New GM shuns Stillwater on palladium contract

Stillwater Mining (SWC-N), the only palladium producer in the United States, is objecting to post-bankruptcy General Motors’ decision terminate their supply contract yet buy palladium from sources in South Africa and Russia.

Under the bankruptcy code, GM has sold all of its best assets to a new company, and in the process it could choose to reject any existing contracts. It’s GM’s intention to become more competitive and pay back its massive US$50-billion government loan as soon as it can.

GM spokesman, Dan Flores, says GM terminated the agreement with Stillwater because the cost structure was uncompetitive.

“We couldn’t continue on these terms and although we met and discussed with Stillwater over several months, we couldn’t jointly come to an agreement that worked for both parties,” Flores says. “Our main focus with New GM company is to repay our loans as quickly as we can to prove to the U.S. taxpayers that their investment in us is a worthwhile investment and the way to that is to run our business as competitive as possible.”

But John Beaudry, public affairs manager for Stillwater, says that because new GM is 61% owned by the U.S. government, (as well as 17.5% by the United Auto Workers union and 11.7% by the Canadian government) the company should honour its existing contracts with American suppliers.

“Are we investing federal dollars to the tune of US$50 billion for the larger public good and economic recovery or are we doing it for the benefit of one company, that seems to be the debate,” Beaudry said during an interview.

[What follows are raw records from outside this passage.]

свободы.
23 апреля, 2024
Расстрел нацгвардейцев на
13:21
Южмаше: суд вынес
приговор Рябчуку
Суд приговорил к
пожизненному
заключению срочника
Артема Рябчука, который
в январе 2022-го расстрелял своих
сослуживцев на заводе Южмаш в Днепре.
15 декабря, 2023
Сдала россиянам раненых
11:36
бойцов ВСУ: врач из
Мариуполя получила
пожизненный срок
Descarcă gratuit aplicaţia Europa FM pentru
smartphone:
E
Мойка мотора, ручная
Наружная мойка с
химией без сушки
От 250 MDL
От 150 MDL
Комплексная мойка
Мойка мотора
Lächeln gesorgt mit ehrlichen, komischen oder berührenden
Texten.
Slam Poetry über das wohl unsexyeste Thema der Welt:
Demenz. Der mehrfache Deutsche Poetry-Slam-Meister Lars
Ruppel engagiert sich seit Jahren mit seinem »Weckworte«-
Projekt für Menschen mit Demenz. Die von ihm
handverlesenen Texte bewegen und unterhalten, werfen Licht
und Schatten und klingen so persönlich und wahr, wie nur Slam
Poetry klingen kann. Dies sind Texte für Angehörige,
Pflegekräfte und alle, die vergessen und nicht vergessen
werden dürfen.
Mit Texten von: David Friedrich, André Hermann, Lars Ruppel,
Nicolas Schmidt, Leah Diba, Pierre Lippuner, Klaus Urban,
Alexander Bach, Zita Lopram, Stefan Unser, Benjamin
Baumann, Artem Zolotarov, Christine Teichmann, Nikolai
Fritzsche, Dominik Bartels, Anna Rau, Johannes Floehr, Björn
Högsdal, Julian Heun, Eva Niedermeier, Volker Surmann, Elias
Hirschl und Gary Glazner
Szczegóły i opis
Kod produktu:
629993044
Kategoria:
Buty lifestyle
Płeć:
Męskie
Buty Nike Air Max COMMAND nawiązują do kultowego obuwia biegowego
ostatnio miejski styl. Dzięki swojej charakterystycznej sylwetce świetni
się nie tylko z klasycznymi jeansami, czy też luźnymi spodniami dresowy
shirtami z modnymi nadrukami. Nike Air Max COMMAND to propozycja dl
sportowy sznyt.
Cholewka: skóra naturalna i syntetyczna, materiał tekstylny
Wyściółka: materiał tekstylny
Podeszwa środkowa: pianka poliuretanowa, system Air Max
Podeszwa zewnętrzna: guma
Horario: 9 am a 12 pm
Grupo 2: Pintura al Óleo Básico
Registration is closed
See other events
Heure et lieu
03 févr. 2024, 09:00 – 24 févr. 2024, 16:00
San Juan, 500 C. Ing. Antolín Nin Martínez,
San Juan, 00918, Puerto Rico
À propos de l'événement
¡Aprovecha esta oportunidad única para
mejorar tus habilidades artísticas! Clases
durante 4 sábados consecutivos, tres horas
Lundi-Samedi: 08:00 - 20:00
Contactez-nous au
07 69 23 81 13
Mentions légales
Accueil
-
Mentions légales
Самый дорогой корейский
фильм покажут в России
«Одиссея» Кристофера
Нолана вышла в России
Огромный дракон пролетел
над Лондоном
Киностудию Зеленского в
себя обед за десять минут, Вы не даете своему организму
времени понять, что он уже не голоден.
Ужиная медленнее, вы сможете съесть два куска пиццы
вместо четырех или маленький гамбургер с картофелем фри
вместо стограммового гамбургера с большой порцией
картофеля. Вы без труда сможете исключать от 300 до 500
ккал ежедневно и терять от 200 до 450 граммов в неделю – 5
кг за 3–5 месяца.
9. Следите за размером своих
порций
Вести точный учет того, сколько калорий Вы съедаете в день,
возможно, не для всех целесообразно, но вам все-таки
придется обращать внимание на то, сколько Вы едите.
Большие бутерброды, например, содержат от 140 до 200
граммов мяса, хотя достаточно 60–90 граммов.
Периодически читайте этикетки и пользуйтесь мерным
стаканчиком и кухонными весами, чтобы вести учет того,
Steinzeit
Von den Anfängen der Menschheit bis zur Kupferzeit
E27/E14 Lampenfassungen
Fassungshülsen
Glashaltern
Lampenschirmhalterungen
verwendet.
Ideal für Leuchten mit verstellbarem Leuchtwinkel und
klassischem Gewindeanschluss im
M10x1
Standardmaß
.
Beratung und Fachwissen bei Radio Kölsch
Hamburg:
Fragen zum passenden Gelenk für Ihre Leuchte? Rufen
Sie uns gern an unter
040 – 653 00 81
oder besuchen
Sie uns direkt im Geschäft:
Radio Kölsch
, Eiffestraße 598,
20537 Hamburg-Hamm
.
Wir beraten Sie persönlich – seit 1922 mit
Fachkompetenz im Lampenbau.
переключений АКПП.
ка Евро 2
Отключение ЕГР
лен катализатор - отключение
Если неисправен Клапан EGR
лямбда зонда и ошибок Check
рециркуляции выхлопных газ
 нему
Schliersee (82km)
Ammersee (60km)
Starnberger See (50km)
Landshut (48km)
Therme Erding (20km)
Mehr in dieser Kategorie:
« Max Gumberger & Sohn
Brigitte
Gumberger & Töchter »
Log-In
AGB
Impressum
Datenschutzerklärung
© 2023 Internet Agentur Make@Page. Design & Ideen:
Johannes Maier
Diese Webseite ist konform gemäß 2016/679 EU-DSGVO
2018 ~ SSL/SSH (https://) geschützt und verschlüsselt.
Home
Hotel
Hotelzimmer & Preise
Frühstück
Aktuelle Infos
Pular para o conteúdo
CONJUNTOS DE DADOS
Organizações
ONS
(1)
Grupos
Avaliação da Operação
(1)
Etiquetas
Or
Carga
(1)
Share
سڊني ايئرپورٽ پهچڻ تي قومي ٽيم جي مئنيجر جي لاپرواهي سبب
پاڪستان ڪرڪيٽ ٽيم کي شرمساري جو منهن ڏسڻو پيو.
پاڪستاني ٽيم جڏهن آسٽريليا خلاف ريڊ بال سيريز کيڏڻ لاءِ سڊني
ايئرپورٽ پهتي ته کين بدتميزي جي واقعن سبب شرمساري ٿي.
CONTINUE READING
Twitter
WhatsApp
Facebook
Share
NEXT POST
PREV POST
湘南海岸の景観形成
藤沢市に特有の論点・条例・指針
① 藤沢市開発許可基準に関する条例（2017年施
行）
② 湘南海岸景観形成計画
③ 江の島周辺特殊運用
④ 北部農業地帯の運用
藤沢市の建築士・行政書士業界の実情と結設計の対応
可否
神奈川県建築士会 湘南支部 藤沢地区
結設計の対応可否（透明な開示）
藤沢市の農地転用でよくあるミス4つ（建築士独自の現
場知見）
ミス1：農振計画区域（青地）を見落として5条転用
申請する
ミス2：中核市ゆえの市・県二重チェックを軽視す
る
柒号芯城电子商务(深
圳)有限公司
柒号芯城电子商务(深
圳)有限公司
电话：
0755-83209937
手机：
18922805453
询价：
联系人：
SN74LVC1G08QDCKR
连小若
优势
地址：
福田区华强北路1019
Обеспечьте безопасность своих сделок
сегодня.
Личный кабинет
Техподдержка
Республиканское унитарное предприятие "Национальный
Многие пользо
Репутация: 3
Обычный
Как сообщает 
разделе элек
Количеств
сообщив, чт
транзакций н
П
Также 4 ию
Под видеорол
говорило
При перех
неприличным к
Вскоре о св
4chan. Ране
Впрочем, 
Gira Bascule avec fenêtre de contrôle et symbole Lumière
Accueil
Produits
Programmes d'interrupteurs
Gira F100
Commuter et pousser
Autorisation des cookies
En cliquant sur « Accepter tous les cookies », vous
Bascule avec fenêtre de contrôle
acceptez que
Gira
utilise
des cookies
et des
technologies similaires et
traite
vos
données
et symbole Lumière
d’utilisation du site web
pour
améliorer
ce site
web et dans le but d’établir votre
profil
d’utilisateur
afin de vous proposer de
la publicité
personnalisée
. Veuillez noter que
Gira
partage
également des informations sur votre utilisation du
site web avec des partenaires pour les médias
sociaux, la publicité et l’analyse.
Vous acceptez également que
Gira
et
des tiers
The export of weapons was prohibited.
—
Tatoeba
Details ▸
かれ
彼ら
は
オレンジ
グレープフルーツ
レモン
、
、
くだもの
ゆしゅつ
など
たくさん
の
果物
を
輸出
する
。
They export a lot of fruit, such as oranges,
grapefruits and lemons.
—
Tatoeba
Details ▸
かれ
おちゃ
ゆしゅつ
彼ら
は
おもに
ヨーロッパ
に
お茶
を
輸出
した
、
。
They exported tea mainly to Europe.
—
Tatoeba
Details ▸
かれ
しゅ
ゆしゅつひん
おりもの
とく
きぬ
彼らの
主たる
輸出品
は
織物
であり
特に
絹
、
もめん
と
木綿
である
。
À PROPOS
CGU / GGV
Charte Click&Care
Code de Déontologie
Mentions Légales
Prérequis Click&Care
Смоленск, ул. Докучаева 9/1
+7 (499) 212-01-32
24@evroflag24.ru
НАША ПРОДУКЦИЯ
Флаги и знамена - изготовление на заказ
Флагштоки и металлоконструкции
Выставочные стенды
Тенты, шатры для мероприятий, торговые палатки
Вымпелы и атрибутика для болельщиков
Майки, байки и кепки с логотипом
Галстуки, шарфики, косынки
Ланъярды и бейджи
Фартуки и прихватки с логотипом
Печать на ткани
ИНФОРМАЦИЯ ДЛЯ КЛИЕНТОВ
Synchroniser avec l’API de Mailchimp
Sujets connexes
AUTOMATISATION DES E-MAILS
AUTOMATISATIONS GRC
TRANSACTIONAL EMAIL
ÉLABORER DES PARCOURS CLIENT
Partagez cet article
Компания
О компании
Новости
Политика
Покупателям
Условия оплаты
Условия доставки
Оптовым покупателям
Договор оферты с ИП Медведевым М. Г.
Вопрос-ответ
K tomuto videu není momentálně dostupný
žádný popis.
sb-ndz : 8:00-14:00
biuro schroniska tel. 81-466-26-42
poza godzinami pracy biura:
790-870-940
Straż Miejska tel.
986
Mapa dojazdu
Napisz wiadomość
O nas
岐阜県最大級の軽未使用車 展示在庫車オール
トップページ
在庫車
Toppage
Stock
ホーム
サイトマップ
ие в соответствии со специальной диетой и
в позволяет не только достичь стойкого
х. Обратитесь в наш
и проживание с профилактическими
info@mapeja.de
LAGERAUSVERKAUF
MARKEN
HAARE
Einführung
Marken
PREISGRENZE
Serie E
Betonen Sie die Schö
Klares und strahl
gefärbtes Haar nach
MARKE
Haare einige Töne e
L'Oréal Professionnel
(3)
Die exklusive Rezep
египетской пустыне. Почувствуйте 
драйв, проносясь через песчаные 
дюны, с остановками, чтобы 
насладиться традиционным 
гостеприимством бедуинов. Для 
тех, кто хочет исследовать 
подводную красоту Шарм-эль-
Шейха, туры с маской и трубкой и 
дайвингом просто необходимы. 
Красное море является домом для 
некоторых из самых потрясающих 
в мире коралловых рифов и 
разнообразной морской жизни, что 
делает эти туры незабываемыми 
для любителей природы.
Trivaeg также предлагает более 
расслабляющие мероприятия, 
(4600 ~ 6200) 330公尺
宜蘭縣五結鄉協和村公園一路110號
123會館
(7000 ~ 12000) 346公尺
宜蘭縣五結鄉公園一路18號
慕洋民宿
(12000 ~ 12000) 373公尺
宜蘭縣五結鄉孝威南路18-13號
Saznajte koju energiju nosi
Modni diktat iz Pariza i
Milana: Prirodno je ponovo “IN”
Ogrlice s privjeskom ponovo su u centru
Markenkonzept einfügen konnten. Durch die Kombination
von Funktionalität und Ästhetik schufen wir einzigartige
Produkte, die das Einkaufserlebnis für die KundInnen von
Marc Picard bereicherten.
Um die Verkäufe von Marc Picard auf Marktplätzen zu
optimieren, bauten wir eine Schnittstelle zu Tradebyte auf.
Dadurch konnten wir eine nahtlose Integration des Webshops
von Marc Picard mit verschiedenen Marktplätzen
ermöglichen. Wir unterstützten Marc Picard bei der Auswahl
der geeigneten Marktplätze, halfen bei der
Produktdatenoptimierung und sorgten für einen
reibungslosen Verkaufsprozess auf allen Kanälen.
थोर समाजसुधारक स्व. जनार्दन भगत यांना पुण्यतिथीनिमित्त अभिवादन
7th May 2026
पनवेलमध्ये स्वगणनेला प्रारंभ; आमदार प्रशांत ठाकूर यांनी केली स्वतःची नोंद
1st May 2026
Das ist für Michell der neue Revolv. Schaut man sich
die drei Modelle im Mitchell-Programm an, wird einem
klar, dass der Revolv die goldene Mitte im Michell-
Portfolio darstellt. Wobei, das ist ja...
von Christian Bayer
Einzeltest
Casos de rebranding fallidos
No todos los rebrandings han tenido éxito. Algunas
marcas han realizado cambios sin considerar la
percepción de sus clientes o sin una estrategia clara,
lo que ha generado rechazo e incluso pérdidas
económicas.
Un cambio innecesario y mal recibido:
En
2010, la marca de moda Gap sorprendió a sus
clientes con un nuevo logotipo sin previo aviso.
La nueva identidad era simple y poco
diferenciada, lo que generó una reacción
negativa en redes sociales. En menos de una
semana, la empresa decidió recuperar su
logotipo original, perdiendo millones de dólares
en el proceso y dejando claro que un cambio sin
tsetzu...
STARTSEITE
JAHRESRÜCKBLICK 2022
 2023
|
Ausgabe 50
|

Losing the GM contract will mean losing about US$5-10 million in revenue for Stillwater, which also has a much larger contract with Ford. The company reported mining revenue of US$356 million and platinum group metal recycling revenue of about US$475 million for 2008 and, hit hard by the dramatic drop in PGM prices, a net loss of US$112 million.

Since last year, the company has been trying to cut costs to become a low cost producer of PGMs. Its supply contracts with GM included price floors and volume requirements.

Stillwater wants the bankruptcy court to reconsider – it would like to continue its existing contract with GM or at least negotiate a new contract.

“It’s not a free market situation when you’ve got federal money going into a company to the tune of billions of dollars,” Beaudry says. “And then to take the tax dollars and turn around and buy your materials from South Africa or Russia when there is a supplier in north America … that’s our issue- taking tax dollars and working against a tax payer.”